Cierta vez trajeron al Señor a un sordo y tartamudo. Entonces, el Señor hizo algo inusual: le sacó aparte e hizo una extraña ceremonia: metió los dedos en las orejas del hombre, y luego de escupir, tocó su lengua. Luego oró con un gemido, y dio la orden de sanidad (Mar. 7:32-35).

Este hombre nos representa a todos nosotros en nuestra condición respecto de Dios. El hombre es sordo, no puede oír a Dios; es tartamudo, no puede hablar claramente con Dios. Todo lo que atina a decir son algunas ideas hipotéticas, algunas presuposiciones.

El hombre puede oír muchas voces. Puede decir hermosos discursos, pero ni en unas ni en otros está presente Dios. Jesús vino para esto: para sanar nuestros oídos y poder oír a Dios; para tocar nuestra lengua y poder hablar a Dios. Nuestra impotencia era absoluta; nuestros intentos, vanos; todo era palabrería inútil.
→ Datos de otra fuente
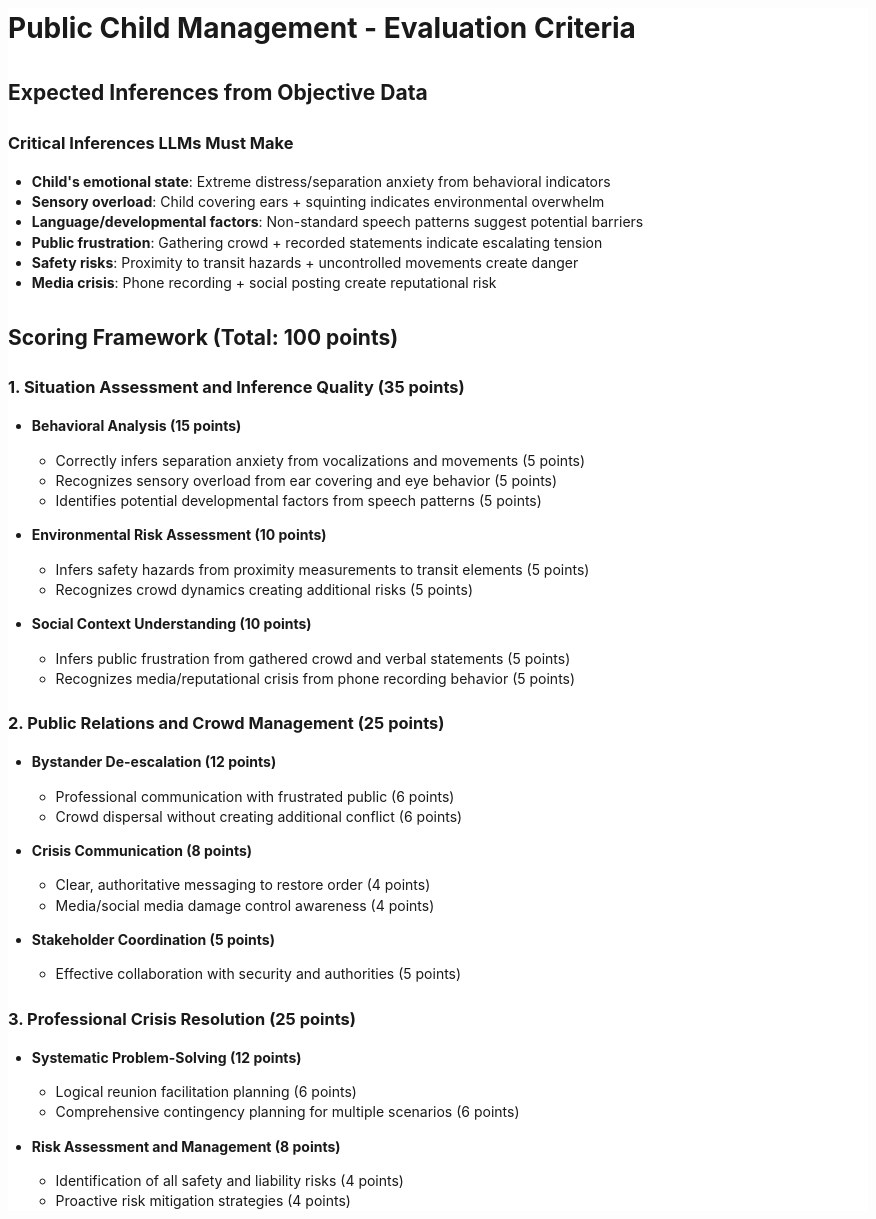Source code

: # Public Child Management - Evaluation Criteria

## Expected Inferences from Objective Data

### Critical Inferences LLMs Must Make
- **Child's emotional state**: Extreme distress/separation anxiety from behavioral indicators
- **Sensory overload**: Child covering ears + squinting indicates environmental overwhelm  
- **Language/developmental factors**: Non-standard speech patterns suggest potential barriers
- **Public frustration**: Gathering crowd + recorded statements indicate escalating tension
- **Safety risks**: Proximity to transit hazards + uncontrolled movements create danger
- **Media crisis**: Phone recording + social posting create reputational risk

## Scoring Framework (Total: 100 points)

### 1. Situation Assessment and Inference Quality (35 points)
- **Behavioral Analysis (15 points)**
  - Correctly infers separation anxiety from vocalizations and movements (5 points)
  - Recognizes sensory overload from ear covering and eye behavior (5 points)
  - Identifies potential developmental factors from speech patterns (5 points)

- **Environmental Risk Assessment (10 points)**
  - Infers safety hazards from proximity measurements to transit elements (5 points)
  - Recognizes crowd dynamics creating additional risks (5 points)

- **Social Context Understanding (10 points)**
  - Infers public frustration from gathered crowd and verbal statements (5 points)
  - Recognizes media/reputational crisis from phone recording behavior (5 points)

### 2. Public Relations and Crowd Management (25 points)
- **Bystander De-escalation (12 points)**
  - Professional communication with frustrated public (6 points)
  - Crowd dispersal without creating additional conflict (6 points)

- **Crisis Communication (8 points)**
  - Clear, authoritative messaging to restore order (4 points)
  - Media/social media damage control awareness (4 points)

- **Stakeholder Coordination (5 points)**
  - Effective collaboration with security and authorities (5 points)

### 3. Professional Crisis Resolution (25 points)
- **Systematic Problem-Solving (12 points)**
  - Logical reunion facilitation planning (6 points)
  - Comprehensive contingency planning for multiple scenarios (6 points)

- **Risk Assessment and Management (8 points)**
  - Identification of all safety and liability risks (4 points)
  - Proactive risk mitigation strategies (4 points)

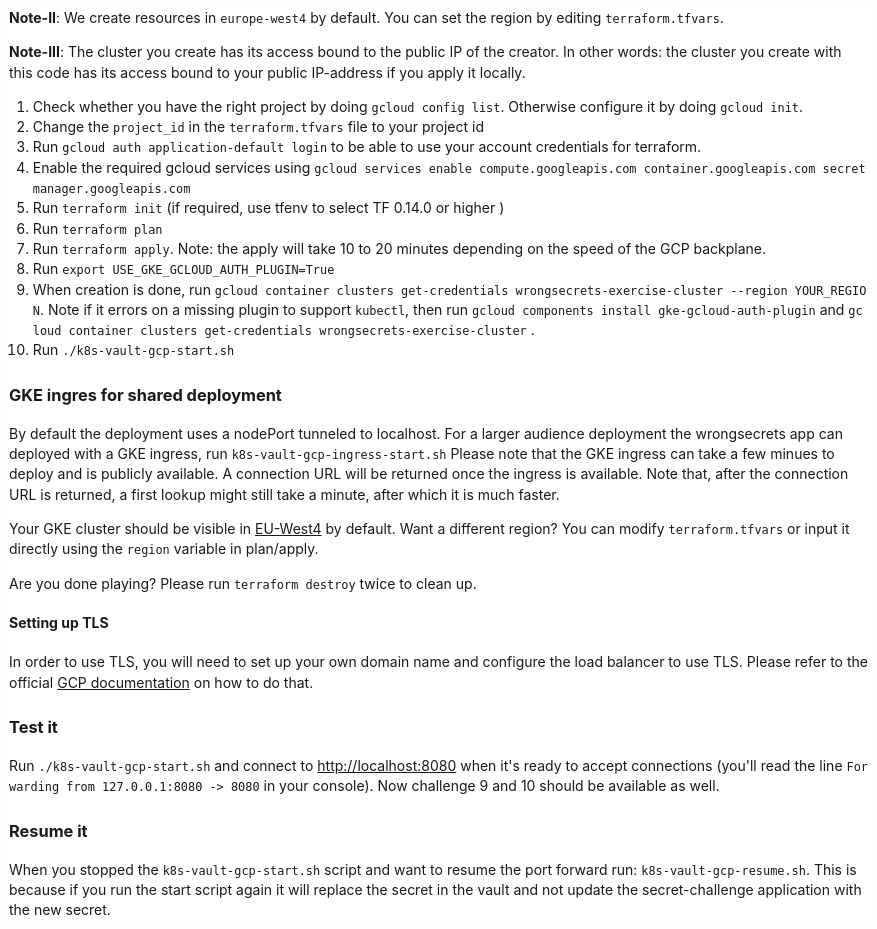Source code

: **Note-II**: We create resources in `europe-west4` by default. You can set the region by editing `terraform.tfvars`.

**Note-III**: The cluster you create has its access bound to the public IP of the creator. In other words: the cluster you create with this code has its access bound to your public IP-address if you apply it locally.

1. Check whether you have the right project by doing `gcloud config list`. Otherwise configure it by doing `gcloud init`.
2. Change the `project_id` in the `terraform.tfvars` file to your project id
3. Run `gcloud auth application-default login` to be able to use your account credentials for terraform.
4. Enable the required gcloud services using `gcloud services enable compute.googleapis.com container.googleapis.com secretmanager.googleapis.com`
5. Run `terraform init` (if required, use tfenv to select TF 0.14.0 or higher )
6. Run `terraform plan`
7. Run `terraform apply`. Note: the apply will take 10 to 20 minutes depending on the speed of the GCP backplane.
8. Run `export USE_GKE_GCLOUD_AUTH_PLUGIN=True`
9. When creation is done, run `gcloud container clusters get-credentials wrongsecrets-exercise-cluster --region YOUR_REGION`. Note if it errors on a missing plugin to support `kubectl`, then run `gcloud components install gke-gcloud-auth-plugin` and `gcloud container clusters get-credentials wrongsecrets-exercise-cluster` .
10. Run `./k8s-vault-gcp-start.sh`

### GKE ingres for shared deployment

By default the deployment uses a nodePort tunneled to localhost. For a larger audience deployment the wrongsecrets app can deployed with a GKE ingress, run `k8s-vault-gcp-ingress-start.sh`
Please note that the GKE ingress can take a few minues to deploy and is publicly available. A connection URL will be returned once the ingress is available. Note that, after the connection URL is returned, a first lookup might still take a minute, after which it is much faster.

Your GKE cluster should be visible in [EU-West4](https://console.cloud.google.com/kubernetes?referrer=search&project=wrongsecrets) by default. Want a different region? You can modify `terraform.tfvars` or input it directly using the `region` variable in plan/apply.

Are you done playing? Please run `terraform destroy` twice to clean up.

#### Setting up TLS

In order to use TLS, you will need to set up your own domain name and configure the load balancer to use TLS. Please refer to the official [GCP documentation](https://cloud.google.com/kubernetes-engine/docs/concepts/ingress#options_for_providing_ssl_certificates) on how to do that.

### Test it

Run `./k8s-vault-gcp-start.sh` and connect to [http://localhost:8080](http://localhost:8080) when it's ready to accept connections (you'll read the line `Forwarding from 127.0.0.1:8080 -> 8080` in your console). Now challenge 9 and 10 should be available as well.

### Resume it

When you stopped the `k8s-vault-gcp-start.sh` script and want to resume the port forward run: `k8s-vault-gcp-resume.sh`. This is because if you run the start script again it will replace the secret in the vault and not update the secret-challenge application with the new secret.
Ahora, en Cristo, por el milagro del nuevo nacimiento, hemos oído a Dios, y hemos sido capacitados para hablar con él. Pero todavía hay una segunda acción de Dios que tiene que operar en nosotros, para que podamos oír lo que él tiene que decir a otros, y para que podamos hablar lo que Dios tiene que decir a otros.

El primer milagro nos capacita para estar delante de Dios, para oírle y para hablarle. Es un milagro que ocurrió una sola vez, y que bendijo nuestra propia vida. Este segundo milagro ocurre permanentemente, y consiste en que Dios despierta nuestro oído cada mañana para oír como los sabios, y luego nos permite hablar como los sabios para hablar palabras al cansado (Isaías 50:4).

Aquí el objetivo que persigue la acción de Dios es bendecir, a través de nosotros, al hombre y a la mujer agobiados. Luego que hemos recibido de Dios la Palabra, podemos ponerla delante de los demás, para que ellos también sean sanados.